Dirt World is the brainchild of Richmond residents Jasmine Malabed and Dennis “D2” Hoskins, founders of the Dope Sauce Bike Club, a grassroots program that introduces city kids to cycling of all varieties.

In late 2015 Malabed and Hoskins helped lead the construction of a public pump track at Richmond’s John F. Kennedy Park, an undulating dirt oval that has proven to be a magnet for both local kids and riders from other cities.

The pump track project was supported by the Trust for Public Land (which was directing a major make-over of the park), Rich City Rides (a nonprofit org dedicated to improving Richmond’s physical and economic health through cycling), Action Sports Construction (which lent its track-building expertise) and many others, including volunteers from the neighborhood.

With the success of the pump track, Malabed and Hoskins began thinking bigger, deciding it was time Richmond had a full-blown bicycle skills park, a facility that could help grow the city’s cycling culture by introducing kids to a healthy and challenging alternative sport and providing a hardcore riding spot for more experienced bicyclists. The park, they concluded, should include dirt trails and tracks for all skill levels and should be geared for BMX bikes and mountain bikes.

The movement to create the park grew.

At Rich City Rides, executive director Najari Smith appreciated the ambition and threw his support to the park concept, providing meeting space and playing a key role in launching the project. 

Richmond BMX, a loose-knit collection of street and dirt riders, got involved, bringing shovel skills and design savvy.

A licensed landscape architect with over 20 years experience, Jeanine Strickland brought her immense knowledge of parks to the endeavor.

Richmond Friends of Recreation, a 501(c)(3) nonprofit org with deep roots in the community, generously agreed to act as fiscal sponsor for the park.

Many area cyclists began offering time and sweat, forming a Steering Committee to make the project happen.

Alex Fowler of Action Sports Construction agreed to orchestrate the building and to translate the many ideas of the Steering Committee and local riders into a coherent vision of awesome stuff to ride.

Eventually, park advocates secured permission to build on a 2.1-acre parcel on the Richmond Greenway. New York City has its fancy and famous High Line Park built on a converted rail line in Manhattan; here in Richmond we have the Greenway, a three-mile long former Santa Fe Railway corridor that is being transformed, with much volunteer labor, into a string of parks and gardens running through the heart of the city.
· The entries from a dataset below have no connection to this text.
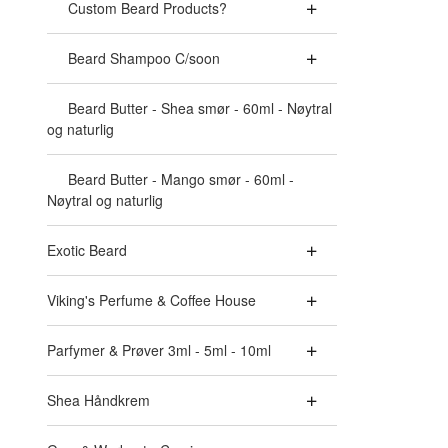
Custom Beard Products?
Beard Shampoo C/soon
Beard Butter - Shea smør - 60ml - Nøytral
og naturlig
Beard Butter - Mango smør - 60ml -
Nøytral og naturlig
Exotic Beard
Viking's Perfume & Coffee House
Parfymer & Prøver 3ml - 5ml - 10ml
Shea Håndkrem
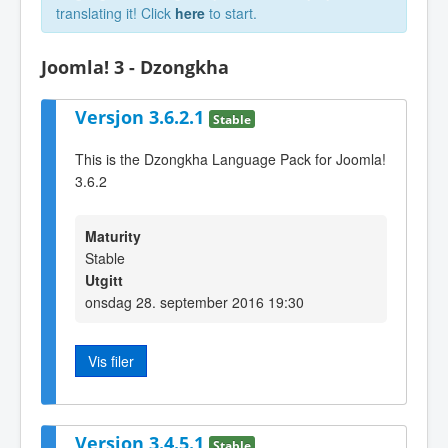
translating it! Click
here
to start.
Joomla! 3 - Dzongkha
Versjon 3.6.2.1
Stable
This is the Dzongkha Language Pack for Joomla!
3.6.2
Maturity
Stable
Utgitt
onsdag 28. september 2016 19:30
Vis filer
Versjon 3.4.5.1
Stable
When Malabed, Hoskins and the rest of the crew adopted this segment of the Richmond Greenway and dubbed it Dirt World, it was basically abandoned and unused empty lot littered with garbage and choked with weeds. Since then, the crew has yanked the weeds, picked up the trash, and brought in tons of dirt and a storage container for equipment. We have built temporary jump lines and begun expanding our pool of volunteers. Our presence has already reduced dumping and other illegal activities.

Now the next step is to raise the money to build the dirt tracks and features and bring in the public park amenities – benches, shade trees, picnic tables, community gardens, bike parking, signage, etc. We are also seeking funds for bikes, helmets, secure storage space, tools and equipment so we can create ongoing programs for neighborhood kids and maintain the park.

When complete, Dirt World will have drastically transformed the area. The graffiti that mars the neighboring the buildings will be replaced with vibrant murals. A unique gateway and park sign will mark the entrance to the park. What was once an ugly empty lot, will be bustling with youth and adults enjoying themselves on two wheels. 

In a place with a paucity of outdoor recreational space, locals will have a new spot for birthday parties and social gatherings. Friendships and a sense of community will develop naturally. Older riders will mentor newer riders.

We will foster a culture of stewardship for the park that will prevent the area from returning to its previous depressing state. Locals will help to maintain the dirt features and reshape them.

Eventually, Dirt World will serve as a hub for an array of programs – BMX races, jump jams, day camps and structured afterschool activities, riding and jump building classes, a seminar in action sports video production and photography. We could establish part-time jobs for youth from Richmond, employing them as coaches, teachers, and park monitors.